SpikeInterface / spikeinterface

A Python-based module for creating flexible and robust spike sorting pipelines.
https://spikeinterface.readthedocs.io
MIT License
517 stars 186 forks source link

Intan Test Failing #3108

Closed zm711 closed 3 months ago

zm711 commented 3 months ago

@samuelgarcia and @alejoe91

So the issue here is that our test suite makes sure that a "recording" and its "traces" have the same dtype. Recently Heberto added in the ability to get the digital data from Intan in a user-friendly way. But the issue is that the digital data is stored as uint16 so that all digital channels can be packed in one vector, but after demultiplexing the values are just 1 and 0s (so stored as uint8). This causes the test to fail. It is better for memory to just store as uint8, but it does change the dtype between the raw digital and the final digital. Do we want to handle this at the test level or do we want to just store the final digital data as uint16 at the neo level?

cc @h-mayorquin.

Additional info for others:

Intan stores all digital channels in a single vector. This vector can be unpacked with bitwise operations that converts values to 0 and 1 (or True/False). This allows for reduced storage needs, but normally for neo the data should be stored in the same dtype at all levels.
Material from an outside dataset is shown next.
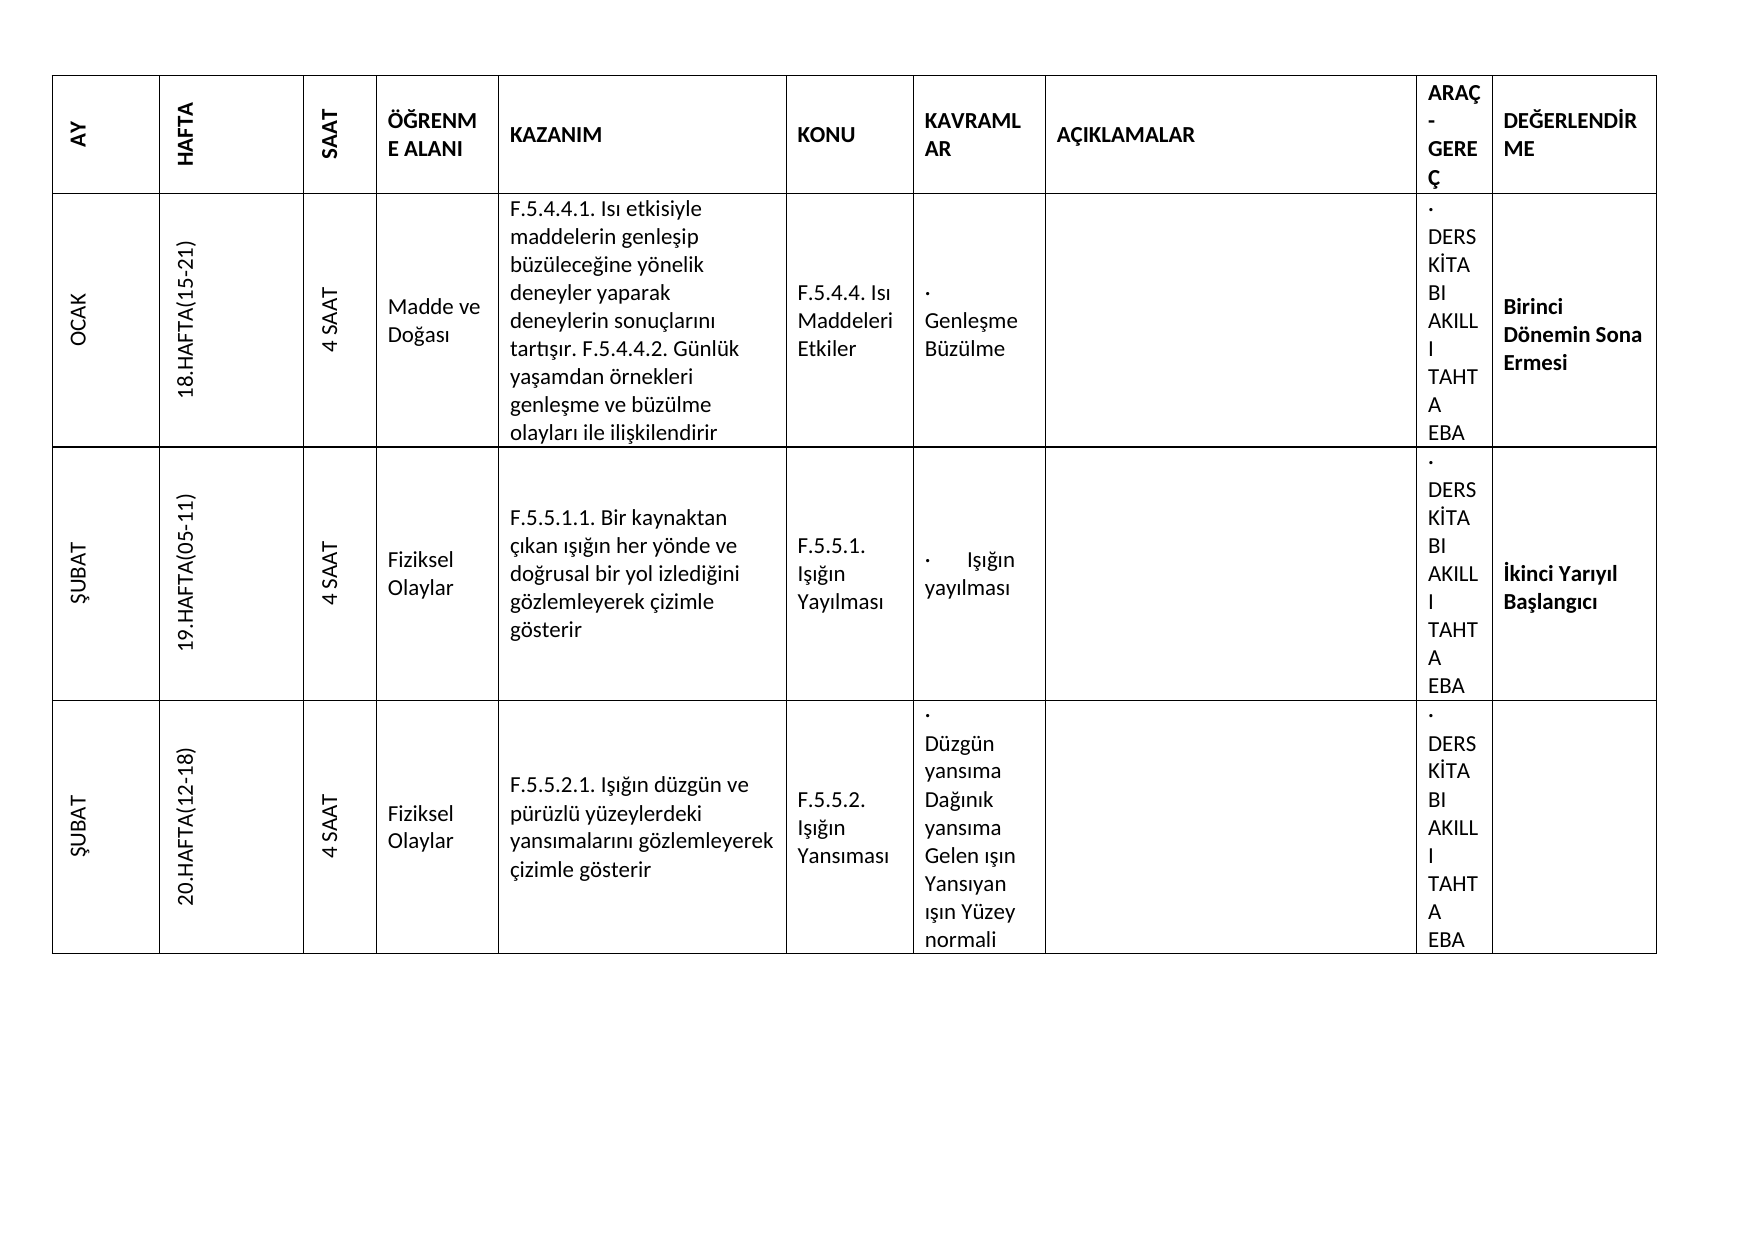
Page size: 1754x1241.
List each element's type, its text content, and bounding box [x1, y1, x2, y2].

alejoe91 commented 3 months ago

Thanks @zm711

IMO we socouod have a soft layer in the Spike interface constructor that overrides the NEO dtype. How does that sound?

h-mayorquin commented 3 months ago

Which test is failing?

zm711 commented 3 months ago

https://github.com/SpikeInterface/spikeinterface/actions/runs/9744201650

It's a dtype check.

h-mayorquin commented 3 months ago

I think this is a mistake I made at the neo level. We extract the dtype from the signal_channels header in spikinterface:

https://github.com/SpikeInterface/spikeinterface/blob/4539550f72883b3ed2339c8a73a52c6d811647f9/src/spikeinterface/extractors/neoextractors/neobaseextractor.py#L244

And I think the one in neo should match the traces. It is just that we are writing to the header the dtype of the memmap not the memmap of the signal.

what do you think @zm711 ?

zm711 commented 3 months ago

These are such small vectors would it be less prone to mistakes to just use the uint16 for both storage and final values. That way we don't start changing those features and potentially getting out of sync. For consistency's sake that might be the easiest. So the memmap and final array just keep in sync and if people want to cast using the spikeinterface machinery (or on their own) they can make that choice.

This is an edge case and since we should eventually have digital machinery in Neo it is probably best not to do bespoke solutions and instead once there is digital machinery we can have different testing machinery. But that would be my solution. Take the hit on memory footprint to protect the consistency between memmap and trace.

h-mayorquin commented 3 months ago

So you prefer to just return the traces as uint16 as well? Fine by me

zm711 commented 3 months ago

One other point. Isn't one-file-per-channel already stored as 1 and 0s as uint16? So that would be another point of confusion right?

h-mayorquin commented 3 months ago

Yes. But strictly it should not.

But I am fine leaving some performance points on the table if you think this is better. Here is a fix with what you want if I understood well:

https://github.com/NeuralEnsemble/python-neo/pull/1500

zm711 commented 3 months ago

Close tomorrow after we confirm full-tests pass?

h-mayorquin commented 3 months ago

Sure. You can also run the test manually JFYI.